Well, thats not yer average dull process orientated AGM we are so used to as blues. There were shocks, talk of “Voodoo”, an end to the Jim White expose phone exclusives, no images, concept or otherwise of the new stadium but, and I’m still struggling with this, news that Liverpool City Council will fund two thirds of the cost of our new home !!

Mr Moshiri showed us a video of an interview not with Sky Sports but EFC TV, in which he in my view made up for a bit of lost ground and frankly came acoss as the kindest of benefactors, a sort of Uncle that everyone would like to have, patient, understanding, hard to rattle, wise, and with as he said himself, deep pockets.

Im still waiting to see the detail behind this LCC funding. Our big mate Joe Anderson, aka the Mayor, seems to have surprised fans with a statement that leaves us smiling and asking many questions, whilst impressively driving the other lot into a twitter frenzy as “angry taxpayer of Anfield” realises that Big Stand club and it’s fans are not only seeing us plucky blues get closer to a truly iconic Mersey  waterfront location, but they are mainly paying for it ! Ta guys, nice one and all that.

Ok, calm down, it can’t be this good. It will surely be a bit of financing that clearly is great for LCC. Ownership ? Not clear. But heck this caught us by surprise and annoyed so many from the dark side that it quite made my night. Tho in essence Uncle Mosh creating the impression that Rom left us due to something his mum said and Voodoo influences…..that’s going down in AGM folklore, if AGM’s actually have folklore, Hey let’s create it if not as it’s just too good to lose.

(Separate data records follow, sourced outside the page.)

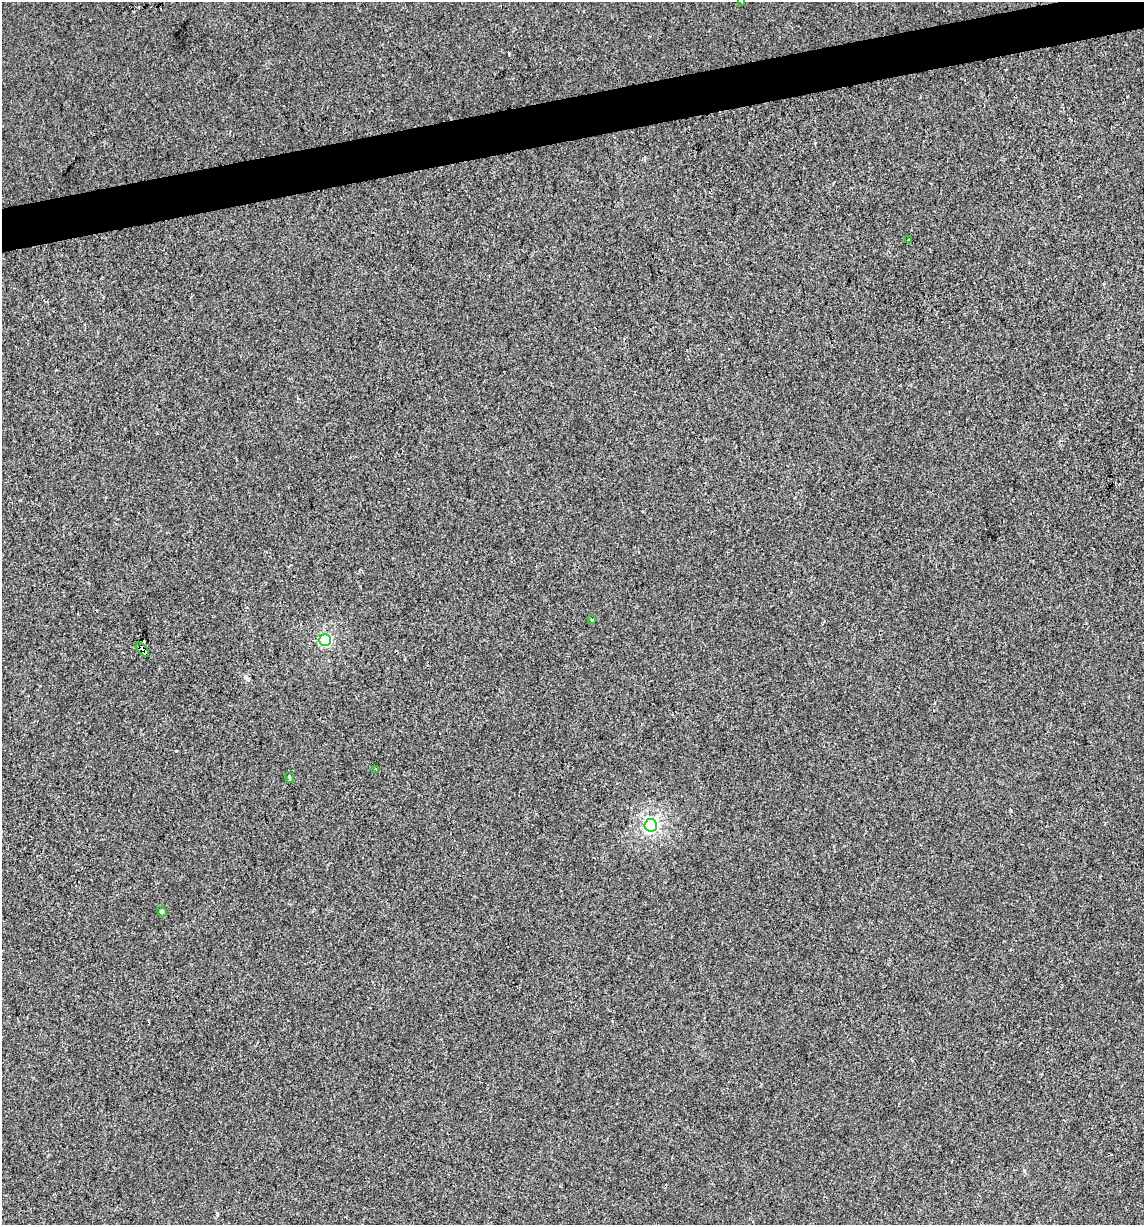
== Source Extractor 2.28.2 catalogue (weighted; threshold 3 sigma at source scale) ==
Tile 10 of 4 x 4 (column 2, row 3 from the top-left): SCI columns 1171-2312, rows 1225-2447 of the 4671 x 4894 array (HDU 1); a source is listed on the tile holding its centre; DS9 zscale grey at full resolution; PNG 1146 x 1227 px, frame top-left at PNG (2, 2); each listed source drawn as its Kron ellipse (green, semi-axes under 4 px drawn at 4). Shown black and unused: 3% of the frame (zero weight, under 2 of 3 exposures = <1% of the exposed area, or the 3 px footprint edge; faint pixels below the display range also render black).
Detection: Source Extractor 2.28.2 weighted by HDU 2 'WHT'; one run over the whole footprint, this tile lists its part. Background -4.44e-04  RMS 0.0042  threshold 0.0188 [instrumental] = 3 sigma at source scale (4.5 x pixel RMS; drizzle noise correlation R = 1.50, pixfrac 1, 0.0396/0.0396 arcsec/px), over >= 5 px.
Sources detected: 11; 2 cosmic-ray / hot-pixel residue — neither listed nor drawn; the other 9 listed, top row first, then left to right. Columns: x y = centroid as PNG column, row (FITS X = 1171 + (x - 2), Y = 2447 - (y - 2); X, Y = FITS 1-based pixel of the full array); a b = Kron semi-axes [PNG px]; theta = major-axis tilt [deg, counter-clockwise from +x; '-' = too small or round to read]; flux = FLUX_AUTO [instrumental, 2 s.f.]
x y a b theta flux
742 2 3 3 - 0.98
909 240 3 2 - 0.87
592 620 3 3 - 0.6
325 640 6 6 - 52
142 650 9 4 -48 1200
376 769 3 2 - 0.42
290 778 5 2 - 0.47
651 825 6 6 - 110
162 911 5 4 - 0.88
Overlapping masked pixels (flux is a lower limit): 1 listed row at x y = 142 650
Isophote crosses this tile's border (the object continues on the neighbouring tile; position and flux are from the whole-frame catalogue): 1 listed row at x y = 742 2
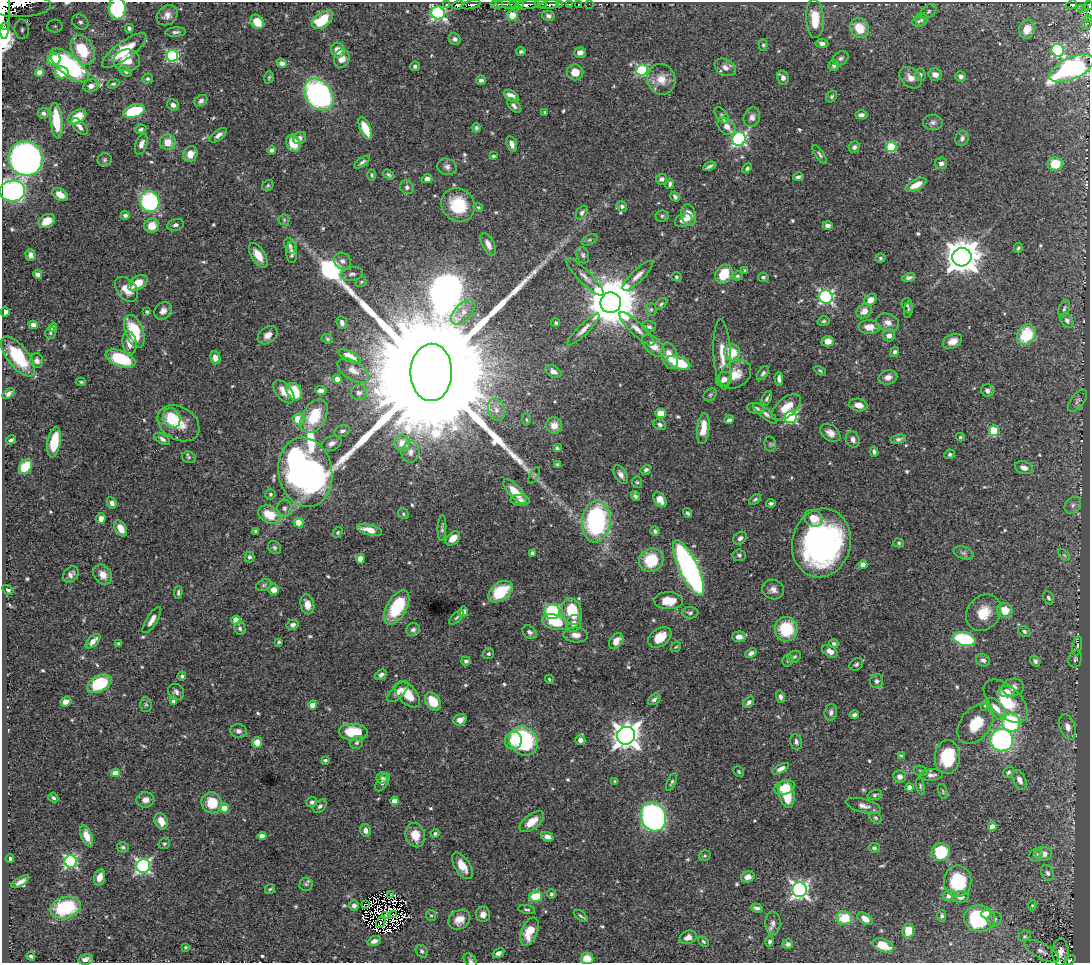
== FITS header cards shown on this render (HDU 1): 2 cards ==
NAXIS1  =                 1088
NAXIS2  =                  961

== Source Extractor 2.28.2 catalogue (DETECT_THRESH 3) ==
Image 1088 x 961 px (HDU 1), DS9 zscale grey, 1 PNG px = 1 image px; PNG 1092 x 965 px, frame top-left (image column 1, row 961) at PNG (2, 2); each listed source drawn as its Kron ellipse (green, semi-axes under 4 px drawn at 4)
Background 0.557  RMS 0.015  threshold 0.044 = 3 sigma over >= 5 px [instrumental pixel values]
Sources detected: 610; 8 with non-positive FLUX_AUTO (blend fragments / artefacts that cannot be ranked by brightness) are neither listed nor drawn; of the other 602, the 500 brightest by FLUX_AUTO listed and drawn (102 fainter detections omitted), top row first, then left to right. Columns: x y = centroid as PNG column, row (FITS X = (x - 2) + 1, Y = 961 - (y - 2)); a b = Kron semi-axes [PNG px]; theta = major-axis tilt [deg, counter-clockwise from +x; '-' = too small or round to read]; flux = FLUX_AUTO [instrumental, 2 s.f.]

For me, exciting tho the AGM feedback was, I heard little to remove my doubts about the way Uncle is spending his dosh. It’s still the wrong way around. It glossed over the disaterous summer window. There wasn’t reassurance that we are going to do more quality business in the window now, and there was a vaugue feeling that it’s all going to take another three or four years of squad building to get us into a place where we are worthy of that shiny new 60,000 seater stadium. Sam got a strange bit of support. Pleasure at recent defensive improvements, delight at his witty autobiography, but again, a vague impression that 18 months really does mean 18 months.

Still, it was all jolly interesting and I’m just sitting here praying that there are other surprises in store for us by 1st Feb.